O ogro verde ficou maduro
Sobre Shrek Terceiro
Assisti ao terceiro episódio de Shrek num cinema lotado de adultos. Nada estranho, pois as crianças estavam comendo pipocas na sala ao lado, na versão dublada. Ali estão as mesmas aventuras dos anteriores, cujo maior atrativo são as paródias com os personagens clássicos da literatura infantil e a gozação com o rival Estúdio Disney. Neste filme, Shrek é desafiado a duas coisas que não deseja e para as quais não se sente nem um pouco preparado: ser rei e ser pai. Diferente de Peter Pan, que lembra às crianças da vontade que dá de agarrar-se à infância com unhas e dentes, neste filme temos o jovem ogro verde tentando não ser adulto. É um impasse posterior e contemporâneo. Mas será que esse assunto interessa às crianças?
A morte do sogro de Shrek torna-o sucessor natural do trono, como se isso não bastasse, Fiona lhe comunica que está grávida. Desesperado, ele parte em busca do segundo na sucessão, um obscuro primo da esposa, chamado Arthur Pendragon. Ao tentar convencer o adolescente sestroso a assumir o reino em seu lugar, o ogro comete um ato falho, quando diz ao rapaz que ele deverá tornar-se pai! Shrek precisa de alguém que o livre desse outro eminente e incômodo trono, o da paternidade.
O ogro tem uma série de pesadelos onde é invadido por hordas de bebês, que produzem mares de vômitos e fazem travessuras incríveis. Qualquer homem, às vésperas de ser pai, está à mercê desses delírios, que não se distanciam em muito da realidade. No final do filme, há uma cena hilária, em que Shrek e Fiona planejam uma noite de amor após colocarem os trigêmeos para dormir e, ao invés disso, desmaiam exaustos. Quais pais não passaram por isso? Porém, continuamos ignorando no que isso interessa aos pequenos presentes no cinema.

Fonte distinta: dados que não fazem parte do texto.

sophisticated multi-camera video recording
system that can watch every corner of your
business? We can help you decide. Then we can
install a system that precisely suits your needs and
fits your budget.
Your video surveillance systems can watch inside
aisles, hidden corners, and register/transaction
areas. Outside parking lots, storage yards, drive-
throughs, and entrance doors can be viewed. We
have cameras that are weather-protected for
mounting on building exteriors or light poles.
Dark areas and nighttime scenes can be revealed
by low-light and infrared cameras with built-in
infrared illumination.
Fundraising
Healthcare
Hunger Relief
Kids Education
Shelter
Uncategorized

Às crianças de hoje permite-se pensar sobre inúmeros assuntos que antes eram tabu. Como assim, meu pai sentiu medo de ser pai? A maior parte dos desenhos animados infantis da televisão, retratam pais frágeis, meio desconectados dos filhos e desconcertados em relação a eles, quando não francamente risíveis. Isso não começou agora, lembre-se de Fred Flinstone, versão pré-histórica do Homer Simpson, papai trapalhão, meio bobo, fracassado e desautorizado até pelo dinossauro da casa, mas boa gente. Mesmo que de forma inconsciente, as crianças compreendem algo da psicologia de suas famílias. Ao seu modo, elas percebem que crescer é doloroso até para seus pais. Os filhos observam que o cotidiano dos grandes também é assustador, que eles têm medo do desemprego, do fracasso da relação do casal, de envelhecer e de se deprimir. Talvez constatem, por outro lado, que contam com pais mais sensíveis, mais próximos, do que tendiam a ser os seus avós.
Quando assistimos a um filme como esse, descobrimos que os pequenos estão rindo conosco e de nós! Isso não faz mal, não estamos assistindo à derrocada da instituição familiar, ao prenúncio da barbárie, é apenas um estilo de família, é um humor que com amor se paga.